Start of TEXT BLOCK

WHITHER GOEST SEX…Milord…Milady? By Victoria Giraud

Sex may make the world go round and the population go up, but how do we approach it in writing? Gingerly or full bore? And yes, you can interpret that as you wish.

Sex affects us all in one way or another, obviously. We spend enough time figuring it out: what sexual preference does our invented character prefer, and can he/she or we be put so easily into the box (label) of heterosexual or homosexual or something in between? Didn’t Kinsey, and Masters & Johnson open the door to open-mindedness and acceptance? Yes and no. Consider the Don’t Ask Don’t Tell policy. Not to mention the Catholic priests’ scandals, etc. I won’t open that Pandora’s Box, but the subject of sex is always an attention getter.

I’m a person of mixed beliefs about sex and about sexually-oriented books, films, and TV, as I’ll wager most of us are. No tidy preferences for many of us; emotions can be jumbled. As a voracious reader, I can enjoy a book that hints at sexual dalliance as well as one with specifics. I’m not a prude but I can also be quite conservative. I speak or write more bravely than I act. I’ve seen a few porn films but prefer soft porn, which excites without being as explicit. That preference extends to books, for the most part. I’ve read the first two Fifty Shades of Grey books and while it was certainly titillating, I got tired of all the specifics. Perhaps I like more mystery to the process.

End of TEXT BLOCK
Start of RECORD EXCERPTS

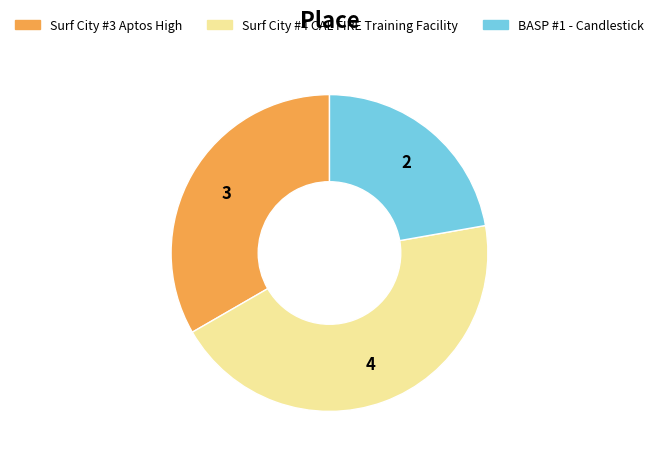

Is it true that BASP #1 - Candlestick is 22% of the pie?

True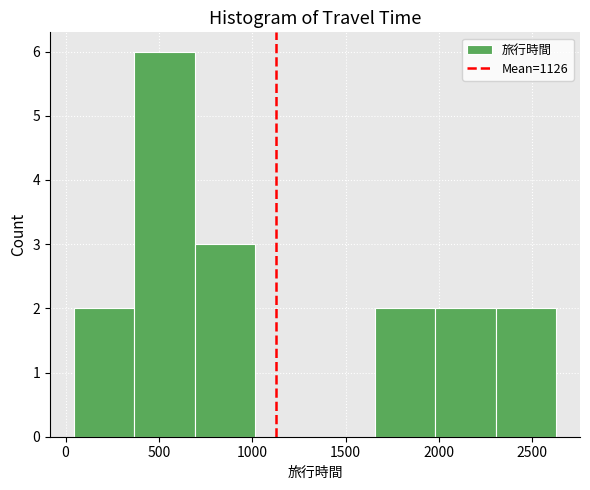

Over which range of the x-axis is the bar tallest?

350 to 700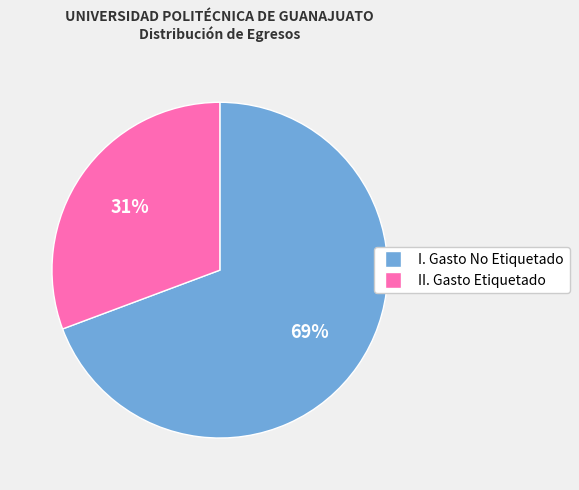

Is II. Gasto Etiquetado the majority of the pie?

No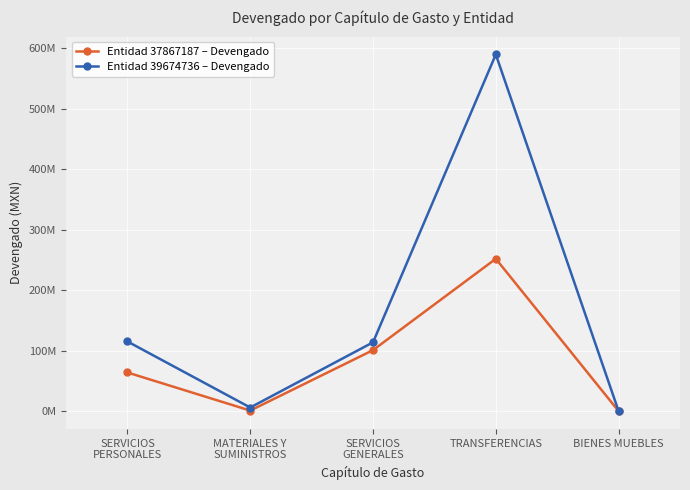

What is the label of the 1st point from the right?

BIENES MUEBLES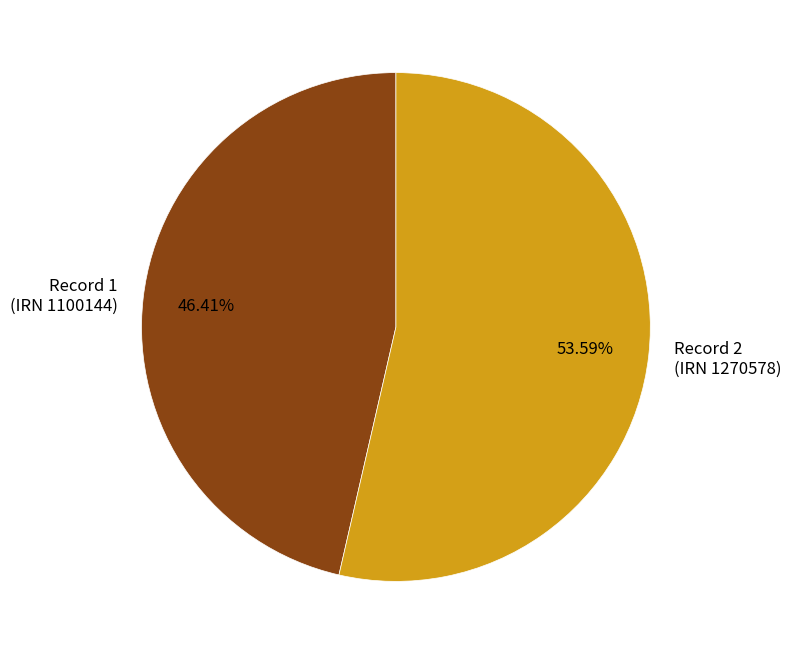

Is there a majority slice in this chart?

Yes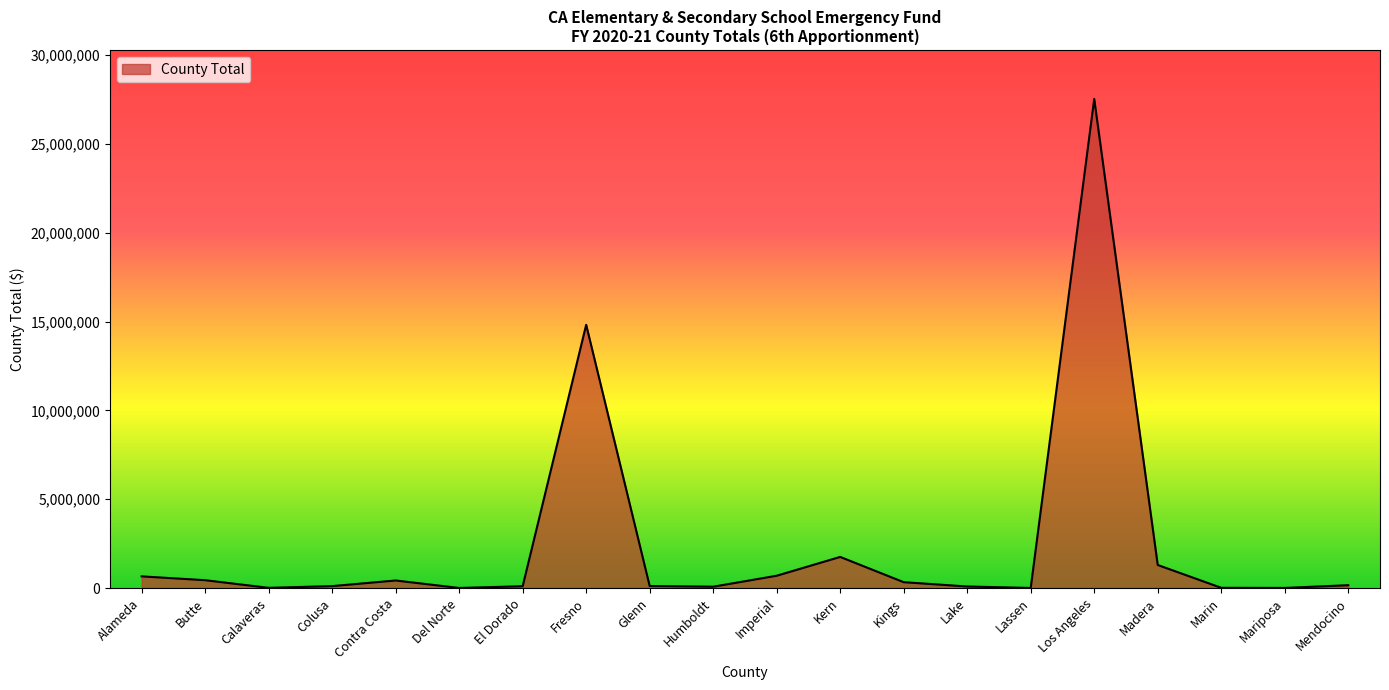

Which has a higher value, Alameda or Marin?

Alameda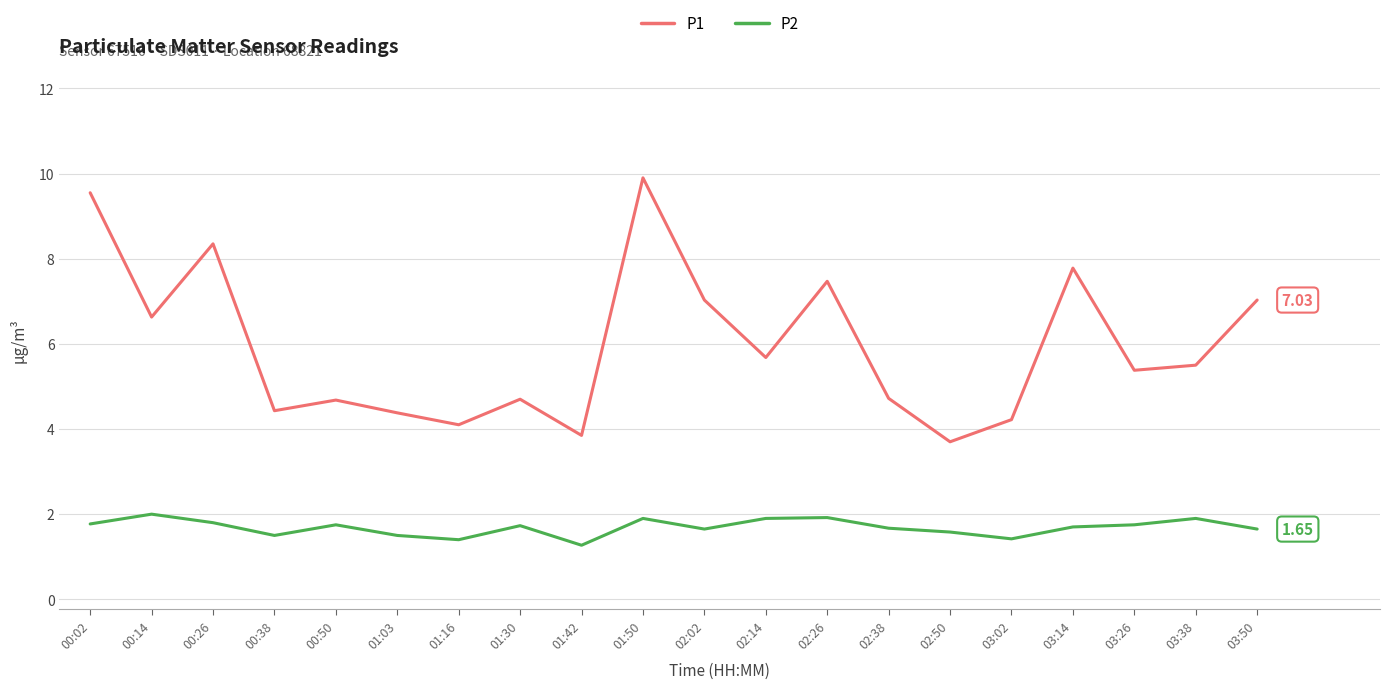

What is the approximate value of P2 at 02:26?

1.9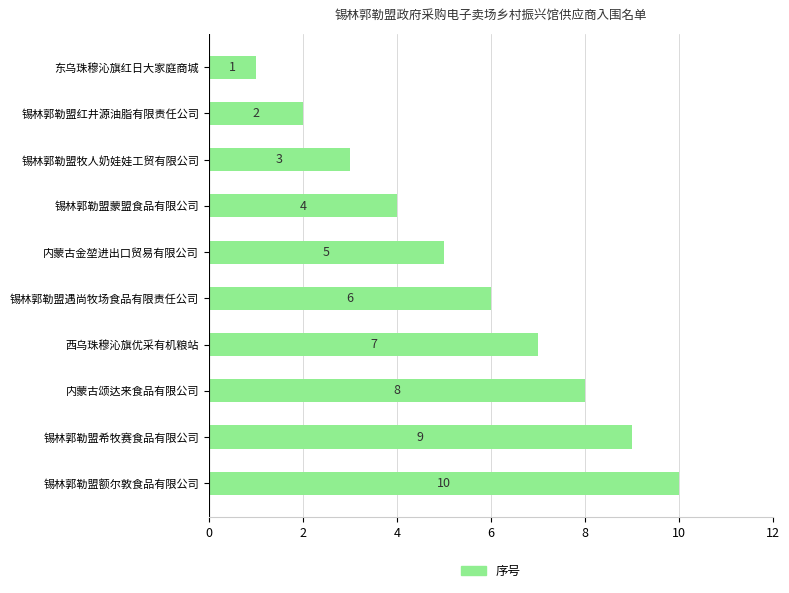

List the labels in order of value, largest first.

锡林郭勒盟额尔敦食品有限公司, 锡林郭勒盟希牧赛食品有限公司, 内蒙古颂达来食品有限公司, 西乌珠穆沁旗优采有机粮站, 锡林郭勒盟遇尚牧场食品有限责任公司, 内蒙古金堃进出口贸易有限公司, 锡林郭勒盟蒙盟食品有限公司, 锡林郭勒盟牧人奶娃娃工贸有限公司, 锡林郭勒盟红井源油脂有限责任公司, 东乌珠穆沁旗红日大家庭商城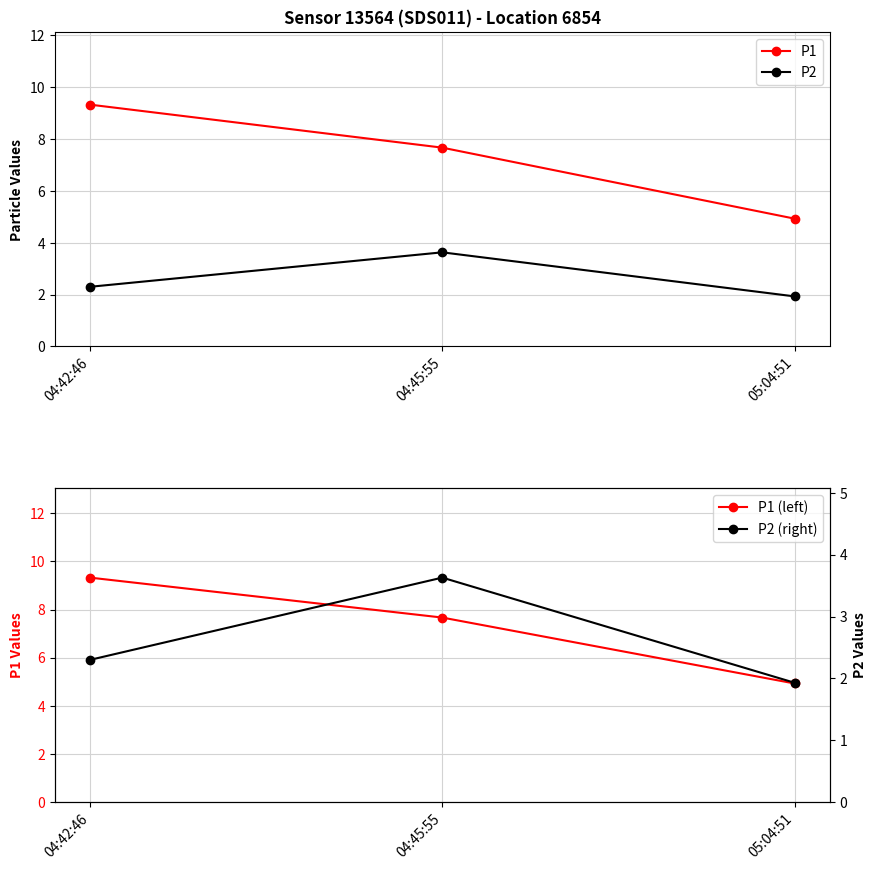

Is it true that P2 (right) equals 3.2 at 04:42:46?

False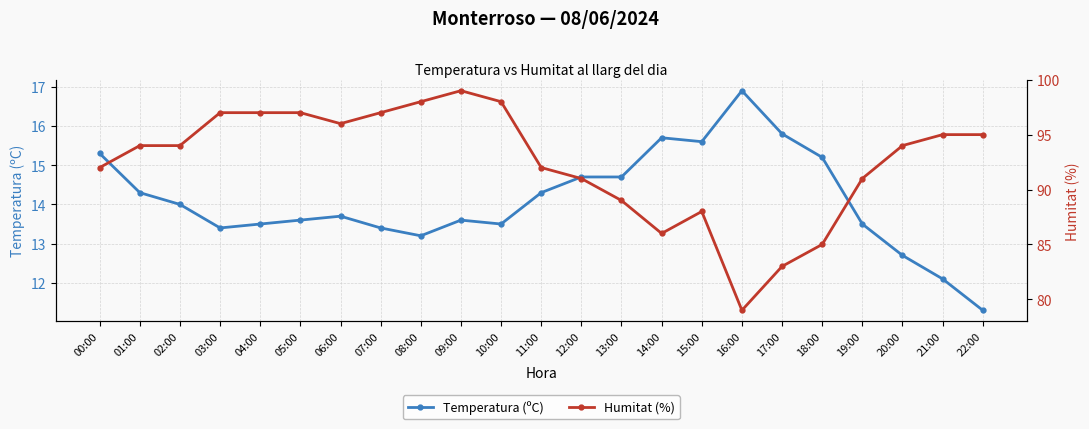

The Humitat (%) series shows 29.8 at 10:00. True or false?

False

End of RECORD EXCERPTS

- DIRECTIONS
Retype the essay on sex in writing word for word, from "WHITHER GOEST SEX…Milord…Milady?" down to "an attention getter.".

- RESPONSE TO THIS EXERCISE
WHITHER GOEST SEX…Milord…Milady? By Victoria Giraud

Sex may make the world go round and the population go up, but how do we approach it in writing? Gingerly or full bore? And yes, you can interpret that as you wish.

Sex affects us all in one way or another, obviously. We spend enough time figuring it out: what sexual preference does our invented character prefer, and can he/she or we be put so easily into the box (label) of heterosexual or homosexual or something in between? Didn’t Kinsey, and Masters & Johnson open the door to open-mindedness and acceptance? Yes and no. Consider the Don’t Ask Don’t Tell policy. Not to mention the Catholic priests’ scandals, etc. I won’t open that Pandora’s Box, but the subject of sex is always an attention getter.